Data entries
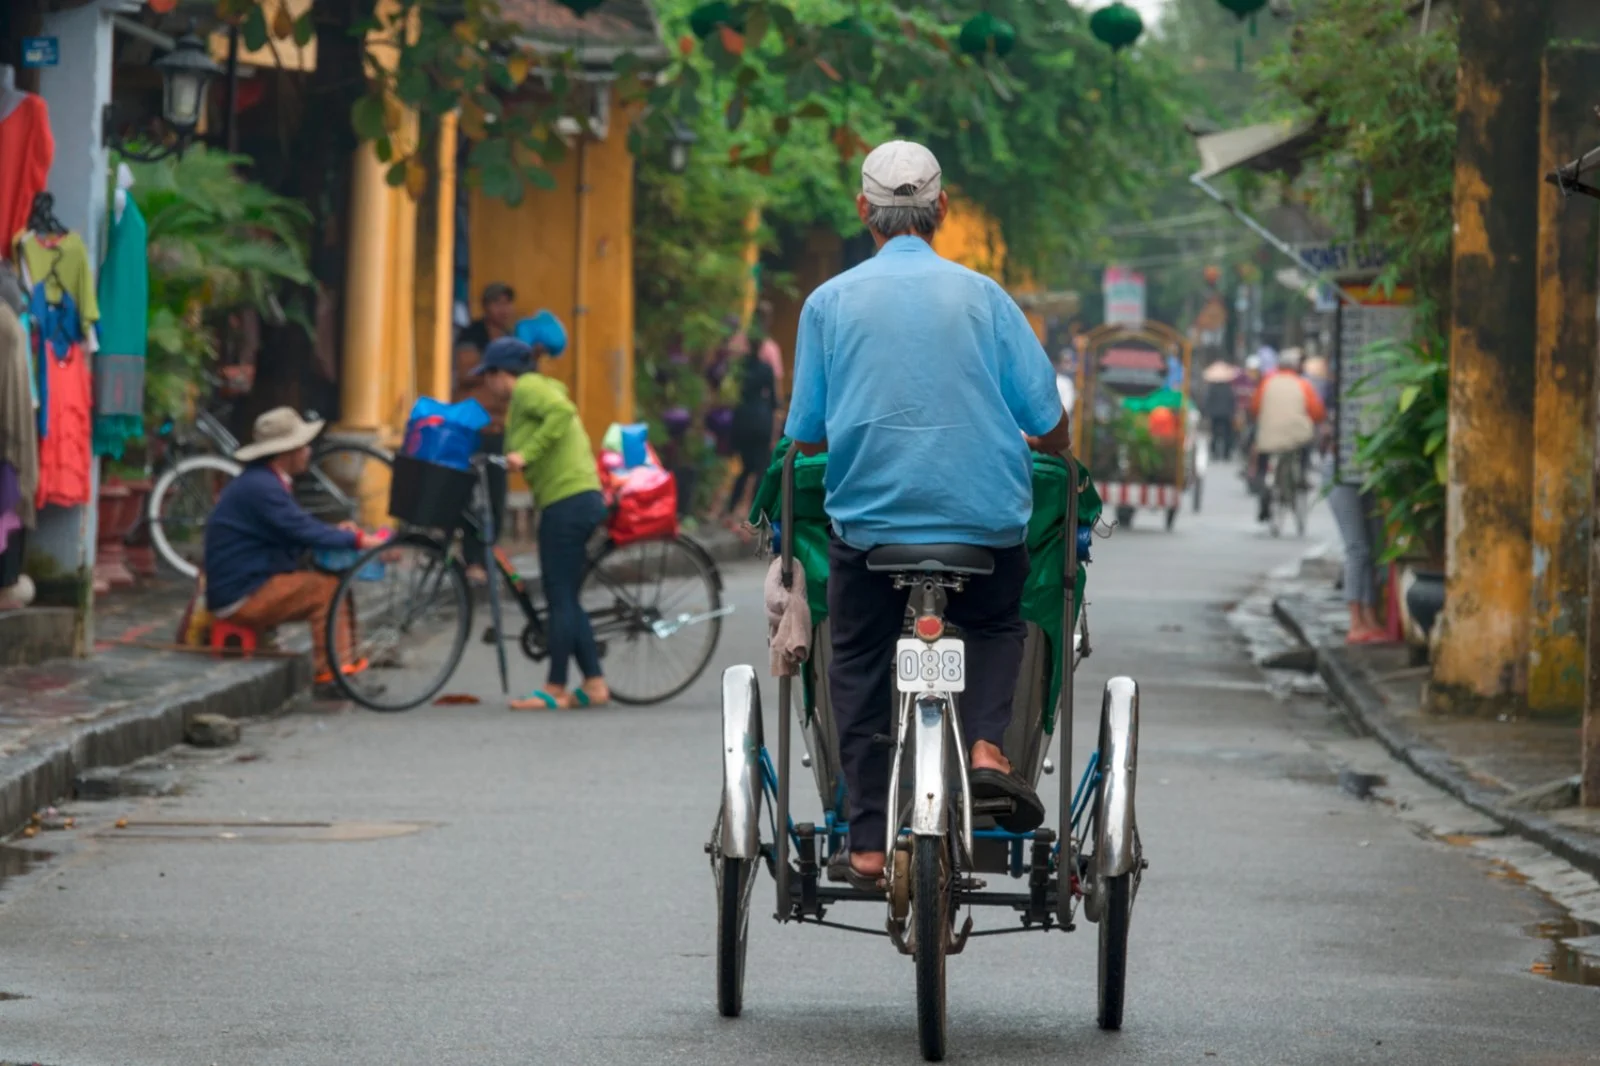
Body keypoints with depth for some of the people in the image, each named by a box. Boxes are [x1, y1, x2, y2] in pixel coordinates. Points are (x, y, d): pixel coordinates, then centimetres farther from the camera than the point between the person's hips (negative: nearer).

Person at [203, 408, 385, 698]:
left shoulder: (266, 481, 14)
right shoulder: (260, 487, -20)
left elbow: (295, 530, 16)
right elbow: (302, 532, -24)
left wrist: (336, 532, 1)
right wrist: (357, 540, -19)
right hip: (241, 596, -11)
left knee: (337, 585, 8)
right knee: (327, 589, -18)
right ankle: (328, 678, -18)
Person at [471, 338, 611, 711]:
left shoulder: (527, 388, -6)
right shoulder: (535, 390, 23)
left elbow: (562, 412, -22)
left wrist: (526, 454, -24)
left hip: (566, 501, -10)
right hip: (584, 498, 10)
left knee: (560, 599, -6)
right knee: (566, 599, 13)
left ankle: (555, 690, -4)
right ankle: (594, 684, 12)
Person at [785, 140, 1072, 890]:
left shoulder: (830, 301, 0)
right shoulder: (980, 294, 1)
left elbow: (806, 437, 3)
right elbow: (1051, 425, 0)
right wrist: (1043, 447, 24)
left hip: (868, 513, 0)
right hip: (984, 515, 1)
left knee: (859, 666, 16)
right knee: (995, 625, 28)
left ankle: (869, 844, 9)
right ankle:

What you should do:
Lines holding the word "wrist" in the records above: how many are there? Answer with the number only.

Response:
4